Task details |
In the rows below, write out word for word the lines that start with the line holding "memiliki 25% saham" and go on through the line holding "Livia Voigt de". Include both of those lines and nothing else.

Transcribed page contents:

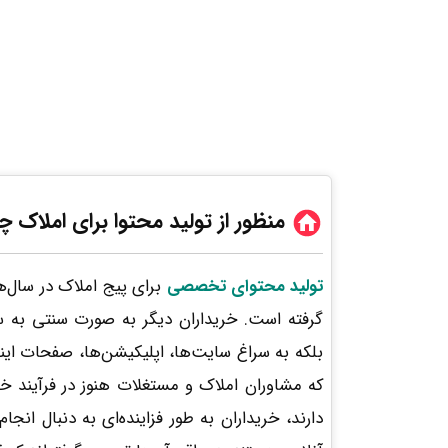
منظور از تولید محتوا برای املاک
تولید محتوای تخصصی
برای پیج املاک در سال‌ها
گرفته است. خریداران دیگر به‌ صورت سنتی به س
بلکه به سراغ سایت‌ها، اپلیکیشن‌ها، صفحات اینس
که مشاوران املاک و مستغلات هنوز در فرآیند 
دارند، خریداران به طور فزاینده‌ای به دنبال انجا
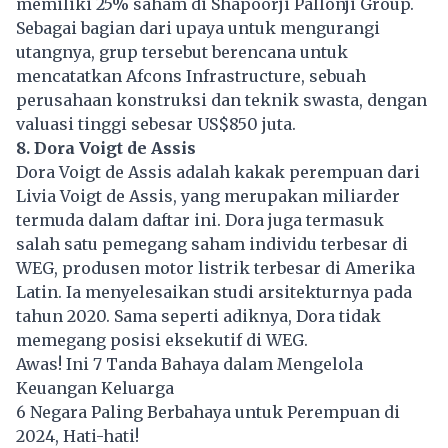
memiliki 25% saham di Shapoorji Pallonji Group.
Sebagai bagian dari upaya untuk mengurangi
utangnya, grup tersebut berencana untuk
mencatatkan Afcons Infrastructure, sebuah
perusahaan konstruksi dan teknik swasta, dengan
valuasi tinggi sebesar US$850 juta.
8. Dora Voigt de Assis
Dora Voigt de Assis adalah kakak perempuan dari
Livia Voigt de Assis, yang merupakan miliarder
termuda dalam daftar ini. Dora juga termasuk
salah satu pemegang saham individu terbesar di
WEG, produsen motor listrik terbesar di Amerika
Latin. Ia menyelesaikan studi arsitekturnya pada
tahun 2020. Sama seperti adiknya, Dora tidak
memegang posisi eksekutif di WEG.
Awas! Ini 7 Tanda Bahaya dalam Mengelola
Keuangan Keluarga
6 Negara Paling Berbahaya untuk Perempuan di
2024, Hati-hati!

* * *

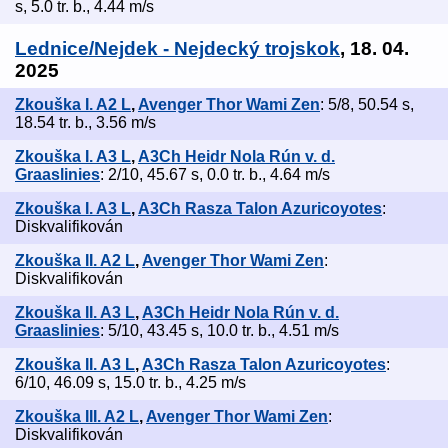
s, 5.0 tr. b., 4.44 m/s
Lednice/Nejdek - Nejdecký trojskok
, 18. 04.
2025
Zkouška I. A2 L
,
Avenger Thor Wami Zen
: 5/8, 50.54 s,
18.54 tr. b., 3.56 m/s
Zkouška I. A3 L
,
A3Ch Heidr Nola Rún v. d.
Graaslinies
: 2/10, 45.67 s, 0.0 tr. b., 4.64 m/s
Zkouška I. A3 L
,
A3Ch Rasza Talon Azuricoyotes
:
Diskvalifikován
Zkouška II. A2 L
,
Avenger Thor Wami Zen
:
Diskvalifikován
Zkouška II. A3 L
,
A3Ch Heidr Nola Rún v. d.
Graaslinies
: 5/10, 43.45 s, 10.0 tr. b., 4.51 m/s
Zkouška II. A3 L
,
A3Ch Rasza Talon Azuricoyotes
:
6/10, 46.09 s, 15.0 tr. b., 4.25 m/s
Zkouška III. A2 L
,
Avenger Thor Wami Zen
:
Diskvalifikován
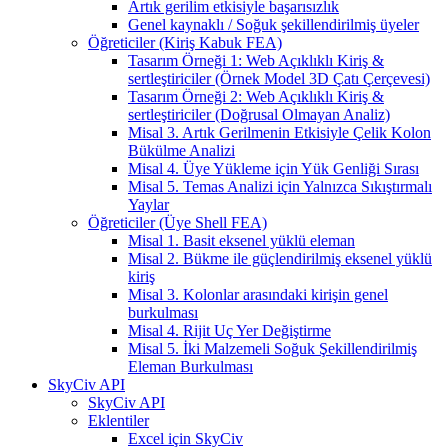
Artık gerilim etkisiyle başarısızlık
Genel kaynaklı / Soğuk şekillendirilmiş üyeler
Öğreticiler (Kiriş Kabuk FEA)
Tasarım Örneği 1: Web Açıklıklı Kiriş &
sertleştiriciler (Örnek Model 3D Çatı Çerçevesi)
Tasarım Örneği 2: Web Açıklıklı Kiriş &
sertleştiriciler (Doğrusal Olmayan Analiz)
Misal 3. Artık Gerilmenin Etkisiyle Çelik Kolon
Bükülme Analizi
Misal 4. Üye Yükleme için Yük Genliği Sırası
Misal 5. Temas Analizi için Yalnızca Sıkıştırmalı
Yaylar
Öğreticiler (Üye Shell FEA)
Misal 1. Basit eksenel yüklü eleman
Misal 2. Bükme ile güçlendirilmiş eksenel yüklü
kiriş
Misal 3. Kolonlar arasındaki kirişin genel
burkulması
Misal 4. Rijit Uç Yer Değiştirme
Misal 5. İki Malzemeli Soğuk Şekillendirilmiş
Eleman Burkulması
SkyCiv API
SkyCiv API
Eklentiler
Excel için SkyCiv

...

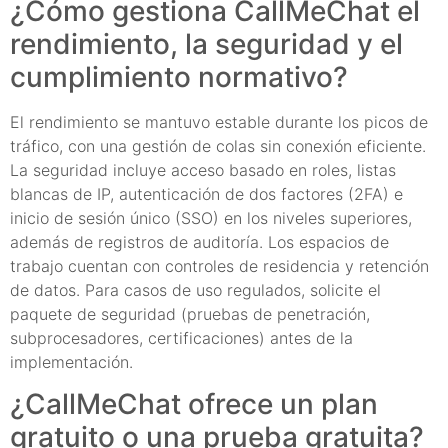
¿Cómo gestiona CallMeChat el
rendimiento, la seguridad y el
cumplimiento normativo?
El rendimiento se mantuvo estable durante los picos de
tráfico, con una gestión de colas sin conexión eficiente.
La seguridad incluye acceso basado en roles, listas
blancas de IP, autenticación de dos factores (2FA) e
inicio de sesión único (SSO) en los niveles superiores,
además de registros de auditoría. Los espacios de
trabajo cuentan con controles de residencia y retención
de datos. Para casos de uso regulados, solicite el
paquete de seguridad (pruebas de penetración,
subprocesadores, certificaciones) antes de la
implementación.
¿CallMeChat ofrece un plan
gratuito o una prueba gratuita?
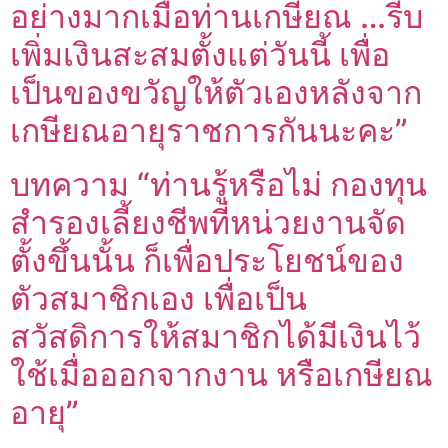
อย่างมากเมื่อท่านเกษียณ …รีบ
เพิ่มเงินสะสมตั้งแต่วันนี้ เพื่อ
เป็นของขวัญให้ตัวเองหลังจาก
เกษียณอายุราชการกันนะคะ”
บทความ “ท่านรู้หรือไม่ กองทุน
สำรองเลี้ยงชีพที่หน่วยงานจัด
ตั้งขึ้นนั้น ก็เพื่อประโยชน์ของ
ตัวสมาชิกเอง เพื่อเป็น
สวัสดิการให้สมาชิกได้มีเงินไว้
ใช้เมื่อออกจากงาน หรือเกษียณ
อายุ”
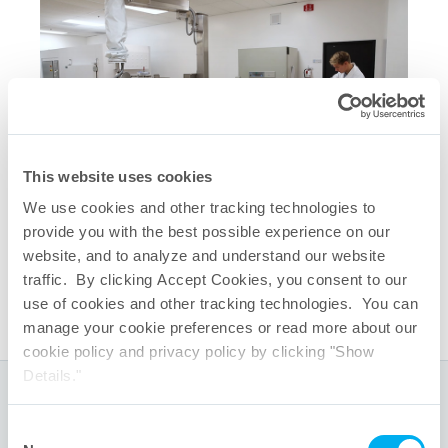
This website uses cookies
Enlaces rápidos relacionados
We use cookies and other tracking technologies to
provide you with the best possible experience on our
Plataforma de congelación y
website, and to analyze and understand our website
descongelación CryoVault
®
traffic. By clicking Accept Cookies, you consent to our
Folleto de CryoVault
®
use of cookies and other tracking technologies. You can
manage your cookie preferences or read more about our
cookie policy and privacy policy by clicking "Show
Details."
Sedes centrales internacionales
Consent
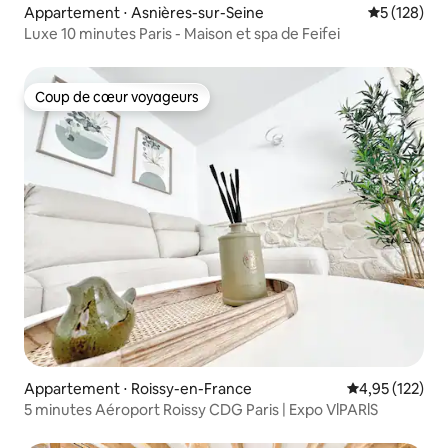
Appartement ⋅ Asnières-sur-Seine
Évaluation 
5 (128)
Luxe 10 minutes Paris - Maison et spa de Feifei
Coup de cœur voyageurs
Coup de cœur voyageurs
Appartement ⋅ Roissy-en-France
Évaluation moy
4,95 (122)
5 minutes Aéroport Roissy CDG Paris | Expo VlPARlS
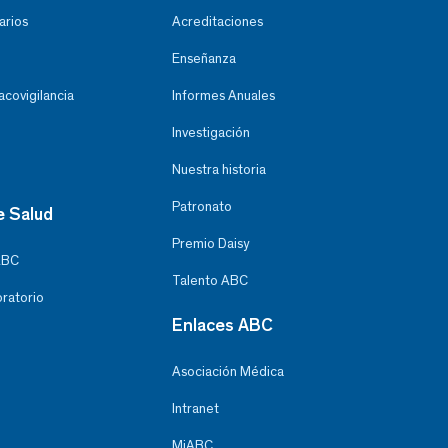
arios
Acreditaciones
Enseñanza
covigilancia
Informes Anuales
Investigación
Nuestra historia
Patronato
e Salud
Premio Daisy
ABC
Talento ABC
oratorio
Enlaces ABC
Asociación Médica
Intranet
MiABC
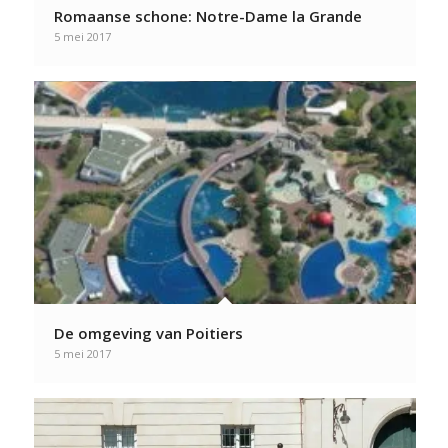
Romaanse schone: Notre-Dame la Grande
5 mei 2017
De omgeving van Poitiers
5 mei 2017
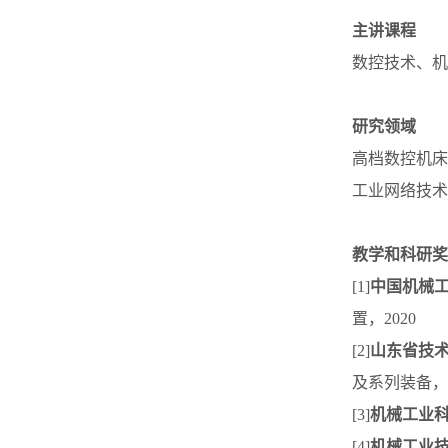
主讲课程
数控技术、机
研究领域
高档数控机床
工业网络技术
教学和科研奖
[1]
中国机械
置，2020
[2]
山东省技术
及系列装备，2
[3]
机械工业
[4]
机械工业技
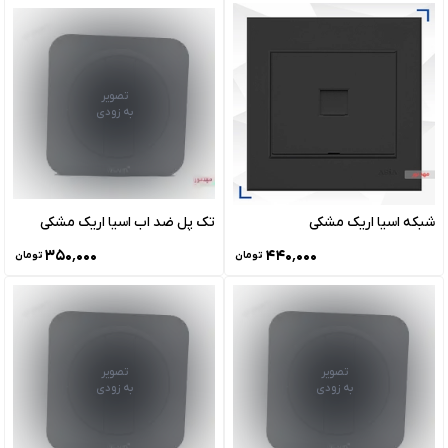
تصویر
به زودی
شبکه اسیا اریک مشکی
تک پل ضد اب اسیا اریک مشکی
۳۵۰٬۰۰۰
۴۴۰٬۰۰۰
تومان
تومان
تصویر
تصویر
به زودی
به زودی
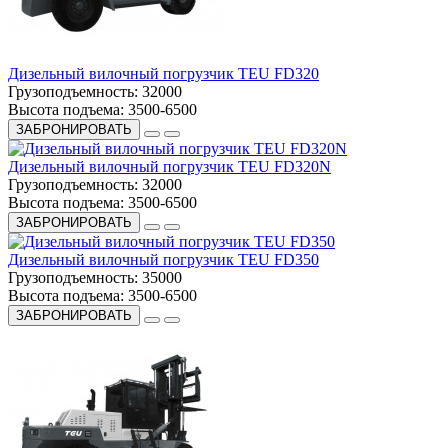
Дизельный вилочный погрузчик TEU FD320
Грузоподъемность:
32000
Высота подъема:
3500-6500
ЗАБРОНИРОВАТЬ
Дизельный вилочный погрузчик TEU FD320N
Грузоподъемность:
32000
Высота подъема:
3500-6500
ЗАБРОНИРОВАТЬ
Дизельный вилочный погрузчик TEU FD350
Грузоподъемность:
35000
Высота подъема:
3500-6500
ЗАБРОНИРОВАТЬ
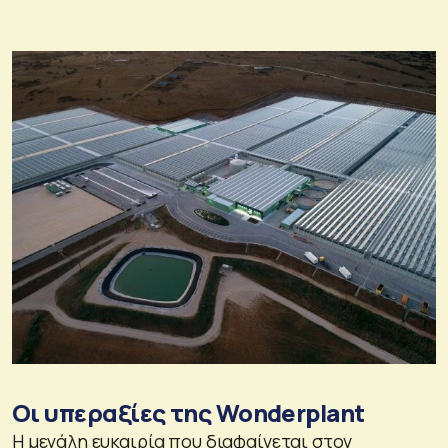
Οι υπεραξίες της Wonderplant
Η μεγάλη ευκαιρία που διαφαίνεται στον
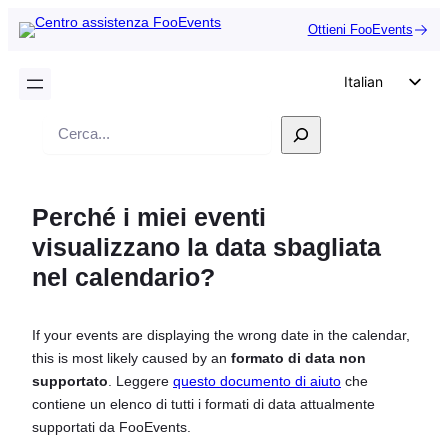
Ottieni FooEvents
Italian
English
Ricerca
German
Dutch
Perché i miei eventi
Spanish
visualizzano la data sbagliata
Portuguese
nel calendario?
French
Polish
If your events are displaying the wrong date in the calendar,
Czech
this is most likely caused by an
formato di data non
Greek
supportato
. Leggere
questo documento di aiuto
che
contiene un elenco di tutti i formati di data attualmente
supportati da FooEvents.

Output of the exercise |
memiliki 25% saham di Shapoorji Pallonji Group.
Sebagai bagian dari upaya untuk mengurangi
utangnya, grup tersebut berencana untuk
mencatatkan Afcons Infrastructure, sebuah
perusahaan konstruksi dan teknik swasta, dengan
valuasi tinggi sebesar US$850 juta.
8. Dora Voigt de Assis
Dora Voigt de Assis adalah kakak perempuan dari
Livia Voigt de Assis, yang merupakan miliarder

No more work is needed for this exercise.